You might think we’re always low on the Rays, what with their front office made up of 2/3rds brain surgeons, 1/3 rocket scientists, and a bonus 1/3 former FanGraphs employees. It wasn’t: we averaged just under two wins, which is in the middle of the pack in terms of true error. The A’s are another team that people often point to as being smarter than projections – but they’re the team we predicted better in our data set, they averaged 79.95 wins, and won an average of 80 games per season.

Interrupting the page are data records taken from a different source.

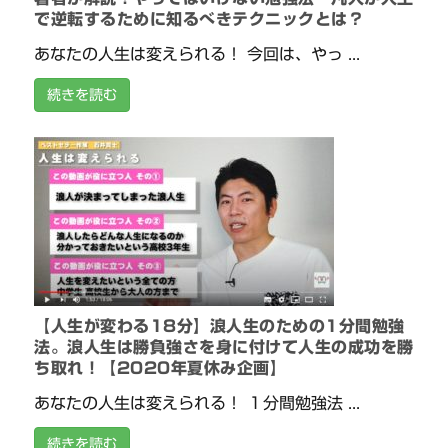
で逆転するために知るべきテクニックとは？
あなたの人生は変えられる！ 今回は、やっ ...
続きを読む
【人生が変わる18分】浪人生のための1分間勉強
法。浪人生は勝負強さを身に付けて人生の成功を勝
ち取れ！【2020年夏休み企画】
あなたの人生は変えられる！ １分間勉強法 ...
続きを読む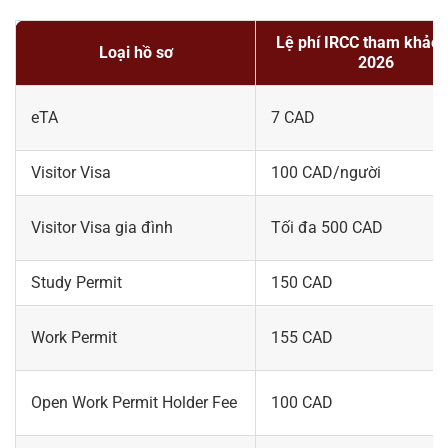
Lệ phí IRCC tham khảo
Loại hồ sơ
2026
eTA
7 CAD
Visitor Visa
100 CAD/người
Visitor Visa gia đình
Tối đa 500 CAD
Study Permit
150 CAD
Work Permit
155 CAD
Open Work Permit Holder Fee
100 CAD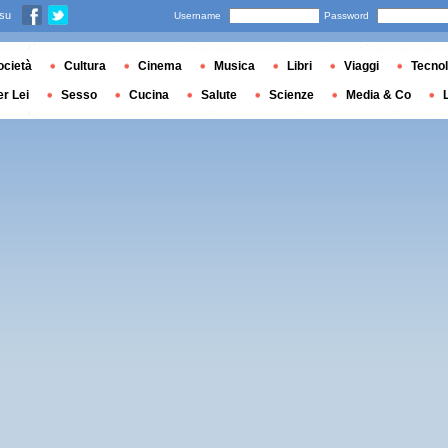
 su
Username
Password
ocietà
Cultura
Cinema
Musica
Libri
Viaggi
Tecnol
er Lei
Sesso
Cucina
Salute
Scienze
Media & Co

On the other side of the coin, Tigers fans may be angry with FanGraphs for giving them too much hope. We have lost 6.6 wins per season, and not in a good way; they averaged just 71.2 wins over the eight seasons I looked at, and we projected them for 77.8. We’re way too high on the Padres, Nationals, and Reds (and yes, there are some midseason trade deals here, too).
So what do FanGraphs’ projected win totals mean? I would treat them as a rough gauge of the major league franchise’s prospects in the coming year. Angry about your team being projected for 86 wins instead of 88? I don’t think our projections are great at doing that kind of fine parsing, and I think architects would agree with the projections that contribute to our model. Angry that we projected your team for 72 wins when you think they are a playoff contender? Well, that’s not the kind of thing we really miss.
Specifically, 88% of our projections get within 15 wins of the team’s actual total. Only 7% of the teams in our total sample were better than 15 wins or more. That’s not to say it’s impossible – 7% is more than 0%, of course – but it’s a reminder of gravity. If our playoff confidence and projected win total think your team is bad, it doesn’t mean they are 100%. But it means that most of the teams that do a project like them were bad.